#### Input
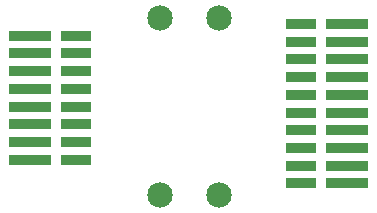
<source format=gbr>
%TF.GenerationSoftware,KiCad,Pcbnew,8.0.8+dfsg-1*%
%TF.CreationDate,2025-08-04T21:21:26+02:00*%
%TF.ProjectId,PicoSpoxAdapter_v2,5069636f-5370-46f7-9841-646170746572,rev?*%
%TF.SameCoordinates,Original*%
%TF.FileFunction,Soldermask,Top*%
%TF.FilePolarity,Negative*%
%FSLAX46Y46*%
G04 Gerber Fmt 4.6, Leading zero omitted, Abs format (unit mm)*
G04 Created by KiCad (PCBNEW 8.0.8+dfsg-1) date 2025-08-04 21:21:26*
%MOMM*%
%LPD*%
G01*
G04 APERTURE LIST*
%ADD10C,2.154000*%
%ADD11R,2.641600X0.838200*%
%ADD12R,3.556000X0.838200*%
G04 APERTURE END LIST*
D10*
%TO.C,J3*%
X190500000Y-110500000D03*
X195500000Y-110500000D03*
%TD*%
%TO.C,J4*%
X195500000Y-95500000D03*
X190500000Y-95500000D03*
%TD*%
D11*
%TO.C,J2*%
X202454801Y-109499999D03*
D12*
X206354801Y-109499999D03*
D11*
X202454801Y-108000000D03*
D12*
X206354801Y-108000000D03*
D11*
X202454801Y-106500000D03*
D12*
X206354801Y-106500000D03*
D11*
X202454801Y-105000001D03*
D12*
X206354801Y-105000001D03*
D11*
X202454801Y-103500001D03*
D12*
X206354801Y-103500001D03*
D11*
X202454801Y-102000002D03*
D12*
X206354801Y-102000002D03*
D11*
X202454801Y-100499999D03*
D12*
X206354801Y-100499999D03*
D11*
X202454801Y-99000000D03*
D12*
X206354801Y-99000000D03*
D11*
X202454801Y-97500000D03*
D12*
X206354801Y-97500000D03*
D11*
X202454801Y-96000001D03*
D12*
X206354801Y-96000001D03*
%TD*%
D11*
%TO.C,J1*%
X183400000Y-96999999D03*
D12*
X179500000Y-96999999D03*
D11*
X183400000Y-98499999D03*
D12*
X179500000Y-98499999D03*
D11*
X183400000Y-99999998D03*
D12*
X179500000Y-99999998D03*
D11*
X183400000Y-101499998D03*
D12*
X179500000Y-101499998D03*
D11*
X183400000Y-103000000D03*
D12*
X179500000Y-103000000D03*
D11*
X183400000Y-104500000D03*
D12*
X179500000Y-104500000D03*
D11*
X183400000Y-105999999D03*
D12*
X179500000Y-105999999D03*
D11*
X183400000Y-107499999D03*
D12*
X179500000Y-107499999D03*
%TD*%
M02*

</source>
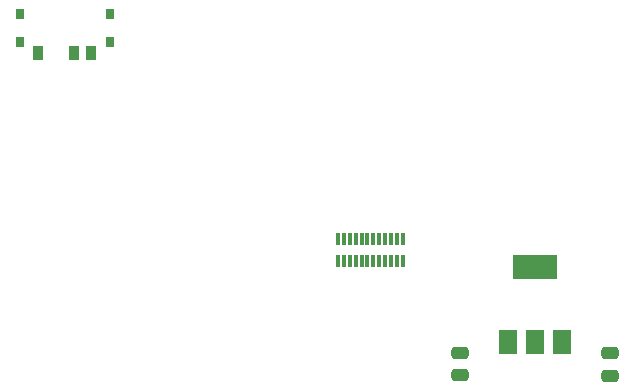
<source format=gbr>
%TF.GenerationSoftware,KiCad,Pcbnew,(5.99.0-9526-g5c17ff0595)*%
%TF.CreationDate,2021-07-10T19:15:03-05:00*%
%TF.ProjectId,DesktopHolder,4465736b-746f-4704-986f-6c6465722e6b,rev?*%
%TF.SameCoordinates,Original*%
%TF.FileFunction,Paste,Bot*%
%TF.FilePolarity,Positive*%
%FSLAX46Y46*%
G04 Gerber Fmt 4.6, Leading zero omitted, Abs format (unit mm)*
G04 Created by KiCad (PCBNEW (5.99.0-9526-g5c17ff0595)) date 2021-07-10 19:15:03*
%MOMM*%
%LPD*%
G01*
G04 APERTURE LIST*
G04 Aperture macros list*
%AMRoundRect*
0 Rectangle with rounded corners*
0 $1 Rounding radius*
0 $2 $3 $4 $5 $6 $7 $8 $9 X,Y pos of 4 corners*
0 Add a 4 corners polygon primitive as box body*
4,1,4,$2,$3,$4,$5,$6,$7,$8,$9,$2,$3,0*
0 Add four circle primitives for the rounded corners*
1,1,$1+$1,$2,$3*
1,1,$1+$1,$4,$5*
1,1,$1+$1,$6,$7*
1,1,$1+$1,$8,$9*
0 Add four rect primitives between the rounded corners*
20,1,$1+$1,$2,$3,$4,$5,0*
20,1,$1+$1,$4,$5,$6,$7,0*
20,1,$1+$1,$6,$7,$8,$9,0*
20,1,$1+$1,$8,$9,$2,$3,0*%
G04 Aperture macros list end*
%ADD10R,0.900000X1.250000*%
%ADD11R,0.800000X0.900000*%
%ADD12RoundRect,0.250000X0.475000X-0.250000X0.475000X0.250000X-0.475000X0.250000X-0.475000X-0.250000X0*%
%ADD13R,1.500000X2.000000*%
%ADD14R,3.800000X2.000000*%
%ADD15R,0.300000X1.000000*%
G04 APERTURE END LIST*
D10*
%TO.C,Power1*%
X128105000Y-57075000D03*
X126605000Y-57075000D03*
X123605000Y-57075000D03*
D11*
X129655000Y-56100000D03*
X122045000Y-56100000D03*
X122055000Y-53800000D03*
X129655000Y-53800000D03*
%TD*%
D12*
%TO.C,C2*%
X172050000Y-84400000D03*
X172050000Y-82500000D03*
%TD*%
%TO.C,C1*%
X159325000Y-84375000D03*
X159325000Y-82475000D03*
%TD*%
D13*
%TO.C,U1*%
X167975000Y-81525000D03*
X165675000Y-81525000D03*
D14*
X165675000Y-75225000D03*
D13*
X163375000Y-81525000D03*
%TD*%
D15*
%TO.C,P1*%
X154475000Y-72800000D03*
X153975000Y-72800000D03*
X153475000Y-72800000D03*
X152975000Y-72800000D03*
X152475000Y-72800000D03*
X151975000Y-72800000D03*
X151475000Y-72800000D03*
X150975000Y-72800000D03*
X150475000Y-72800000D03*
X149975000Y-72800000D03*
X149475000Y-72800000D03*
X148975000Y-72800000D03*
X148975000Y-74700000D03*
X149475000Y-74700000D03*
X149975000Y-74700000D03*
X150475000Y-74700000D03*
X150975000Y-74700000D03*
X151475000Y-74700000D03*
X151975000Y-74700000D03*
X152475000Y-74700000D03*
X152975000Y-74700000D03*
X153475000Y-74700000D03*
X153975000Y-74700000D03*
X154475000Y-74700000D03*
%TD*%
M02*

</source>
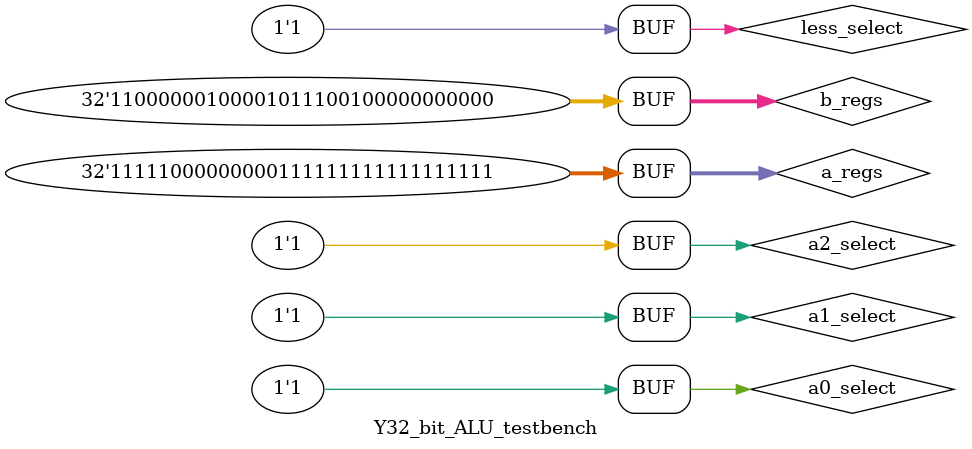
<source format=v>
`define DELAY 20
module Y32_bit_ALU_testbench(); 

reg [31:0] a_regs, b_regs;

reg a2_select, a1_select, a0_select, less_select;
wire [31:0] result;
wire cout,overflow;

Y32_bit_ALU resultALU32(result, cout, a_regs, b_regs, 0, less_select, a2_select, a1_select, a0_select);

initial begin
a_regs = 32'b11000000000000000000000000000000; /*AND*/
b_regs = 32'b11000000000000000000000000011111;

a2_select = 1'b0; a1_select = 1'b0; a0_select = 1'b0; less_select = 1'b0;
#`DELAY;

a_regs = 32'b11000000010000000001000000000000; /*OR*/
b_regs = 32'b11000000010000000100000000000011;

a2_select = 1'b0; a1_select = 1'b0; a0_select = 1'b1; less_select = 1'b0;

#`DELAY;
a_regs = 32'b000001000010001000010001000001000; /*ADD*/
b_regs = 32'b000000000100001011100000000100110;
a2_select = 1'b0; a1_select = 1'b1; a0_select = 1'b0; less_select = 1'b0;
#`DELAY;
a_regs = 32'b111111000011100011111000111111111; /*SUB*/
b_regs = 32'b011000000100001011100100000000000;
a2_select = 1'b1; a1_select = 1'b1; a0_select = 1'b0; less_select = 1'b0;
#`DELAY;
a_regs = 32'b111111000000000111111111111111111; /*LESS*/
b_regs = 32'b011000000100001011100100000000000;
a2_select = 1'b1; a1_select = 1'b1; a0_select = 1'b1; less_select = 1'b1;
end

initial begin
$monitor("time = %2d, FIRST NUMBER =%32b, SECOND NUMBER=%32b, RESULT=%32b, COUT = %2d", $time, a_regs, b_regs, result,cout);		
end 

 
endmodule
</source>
########
Exercise prompt:
If a line in the records above contains "primitives", copy that line.

Answer space:
0 Add four circle primitives for the rounded corners*
0 Add four rect primitives between the rounded corners*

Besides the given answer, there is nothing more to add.